I would compare models with a small test:

same Persian prompts
same decoding settings
same drift eval
same tokenization statistics
same latency/memory budget

Then choose based on evidence.

7. Practical expectation

My expectation would be:

Qwen3.5-0.8B + Persian CPT + Persian SFT
  -> likely much better Persian
  -> likely reduced drift
  -> not guaranteed drift-free

To get closer to Persian-only behavior, add:

Persian uncertainty examples
Persian correction examples
Persian refusal examples
Persian tool-failure examples
negative examples for English/Chinese drift
low-temperature decoding
output language check

For example:

If output contains too much English/Chinese:
  retry with stronger Persian-only instruction
  or run a repair prompt
  or reject the answer

This is not elegant, but for a very small local assistant it is practical.

Bottom line

For a Persian-only 0.8B assistant, I would assume:

language drift is normal unless actively controlled

The reason is probably not only tokenizer or Qwen behavior. It is also limited model capacity and interference between languages, styles, and tasks.

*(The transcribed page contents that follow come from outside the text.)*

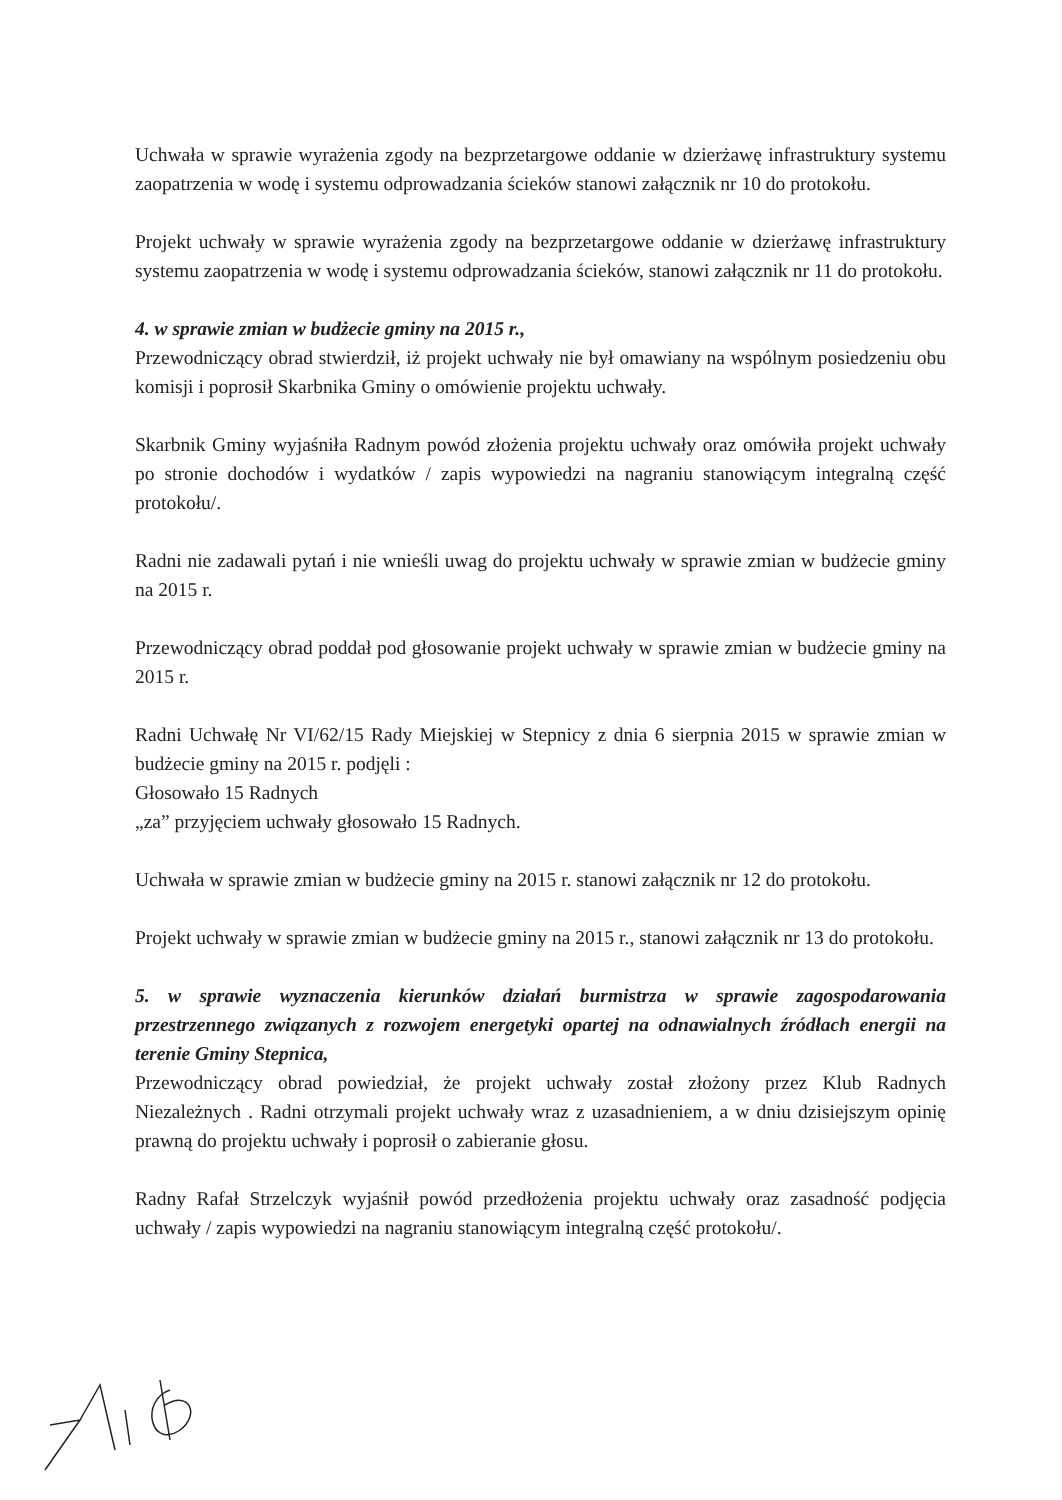Uchwała w sprawie wyrażenia zgody na bezprzetargowe oddanie w dzierżawę infrastruktury systemu zaopatrzenia w wodę i systemu odprowadzania ścieków stanowi załącznik nr 10 do protokołu.
Projekt uchwały w sprawie wyrażenia zgody na bezprzetargowe oddanie w dzierżawę infrastruktury systemu zaopatrzenia w wodę i systemu odprowadzania ścieków, stanowi załącznik nr 11 do protokołu.
4. w sprawie zmian w budżecie gminy na 2015 r.,
Przewodniczący obrad stwierdził, iż projekt uchwały nie był omawiany na wspólnym posiedzeniu obu komisji i poprosił Skarbnika Gminy o omówienie projektu uchwały.
Skarbnik Gminy wyjaśniła Radnym powód złożenia projektu uchwały oraz omówiła projekt uchwały po stronie dochodów i wydatków / zapis wypowiedzi na nagraniu stanowiącym integralną część protokołu/.
Radni nie zadawali pytań i nie wnieśli uwag do projektu uchwały w sprawie zmian w budżecie gminy na 2015 r.
Przewodniczący obrad poddał pod głosowanie projekt uchwały w sprawie zmian w budżecie gminy na 2015 r.
Radni Uchwałę Nr VI/62/15 Rady Miejskiej w Stepnicy z dnia 6 sierpnia 2015 w sprawie zmian w budżecie gminy na 2015 r. podjęli :
Głosowało 15 Radnych
„za” przyjęciem uchwały głosowało 15 Radnych.
Uchwała w sprawie zmian w budżecie gminy na 2015 r. stanowi załącznik nr 12 do protokołu.
Projekt uchwały w sprawie zmian w budżecie gminy na 2015 r., stanowi załącznik nr 13 do protokołu.
5. w sprawie wyznaczenia kierunków działań burmistrza w sprawie zagospodarowania przestrzennego związanych z rozwojem energetyki opartej na odnawialnych źródłach energii na terenie Gminy Stepnica,
Przewodniczący obrad powiedział, że projekt uchwały został złożony przez Klub Radnych Niezależnych . Radni otrzymali projekt uchwały wraz z uzasadnieniem, a w dniu dzisiejszym opinię prawną do projektu uchwały i poprosił o zabieranie głosu.
Radny Rafał Strzelczyk wyjaśnił powód przedłożenia projektu uchwały oraz zasadność podjęcia uchwały / zapis wypowiedzi na nagraniu stanowiącym integralną część protokołu/.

So the strategy should be:

1. choose the least-drifty model you can
2. do Persian-focused CPT
3. do Persian-only SFT
4. train uncertainty/correction/failure cases in Persian
5. penalize mixed-language outputs if possible
6. use conservative decoding
7. add output language checks
8. measure drift directly

In short:

If another same-size model has lower drift and acceptable Persian tokenization, use it. But if Qwen3.5-0.8B is still the best tradeoff, I would keep it and treat language drift as a first-class eval and training target.